Europas größtes Second-Life-Batteriewerk eröffnet in Aachen innovativen Speicherstandort
Adelinde WalterEuropas größtes Second-Life-Batteriewerk eröffnet in Aachen innovativen Speicherstandort
Voltfang hat in Aachen Europas größtes Werk für Second-Life-Batteriespeichersysteme eröffnet. Das Unternehmen verarbeitet gebrauchte E-Auto-Batterien zu großflächigen Speicherlösungen für Gewerbe und Industrie. Die neue Produktionsstätte markiert einen wichtigen Schritt hin zu einer unabhängigeren Batterieindustrie in Europa.
Die Fabrik ist in den ehemaligen Produktionshallen von Next.e.GO im TRIWO Technopark untergebracht. Auf 6.000 Quadratmetern bietet sie Platz für die Herstellung von Speichersystemen mit einer jährlichen Gesamtkapazität von bis zu einem Gigawattstunde (GWh). Bis 2026 strebt Voltfang die Produktion von 250 Megawattstunden (MWh) Speicherkapazität an.
2023 erzielte das Unternehmen eine Produktionskapazität von 5 MWh, die sich bis 2024 auf 20 MWh mehr als vervierfachte.
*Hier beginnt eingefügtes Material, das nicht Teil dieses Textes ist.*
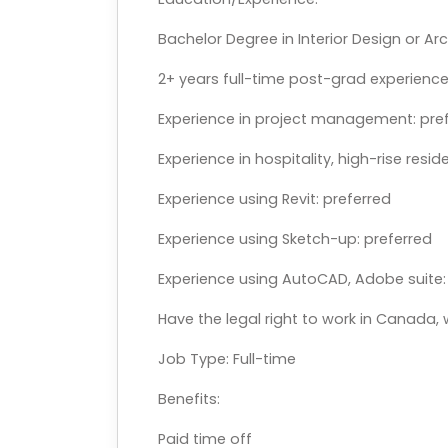
Bachelor Degree in Interior Design or Ar
2+ years full-time post-grad experience 
Experience in project management: pre
Experience in hospitality, high-rise resid
Experience using Revit: preferred
Experience using Sketch-up: preferred
Experience using AutoCAD, Adobe suite: 
Have the legal right to work in Canada,
Job Type: Full-time
Benefits:
Paid time off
Um das Wachstum zu finanzieren, sicherte sich Voltfang in einer von Forward.One angeführten Series-B-Finanzierungsrunde über 15 Millionen Euro.
Zudem optimiert das Unternehmen sein Venma-Energiemanagementsystem mithilfe von KI. Das Upgrade soll Unternehmen dabei unterstützen, ihren Eigenverbrauch zu steigern und Energie effizienter am Markt zu handeln.
Laut Prognosen des Fraunhofer-Instituts wird Deutschland bis 2030 Großspeicher mit einer Kapazität von 100 GWh benötigen. Bis 2045 soll dieser Bedarf auf 180 GWh ansteigen. Mit der neuen Fabrik und seiner Technologie will Voltfang dazu beitragen, diese wachsende Nachfrage zu decken.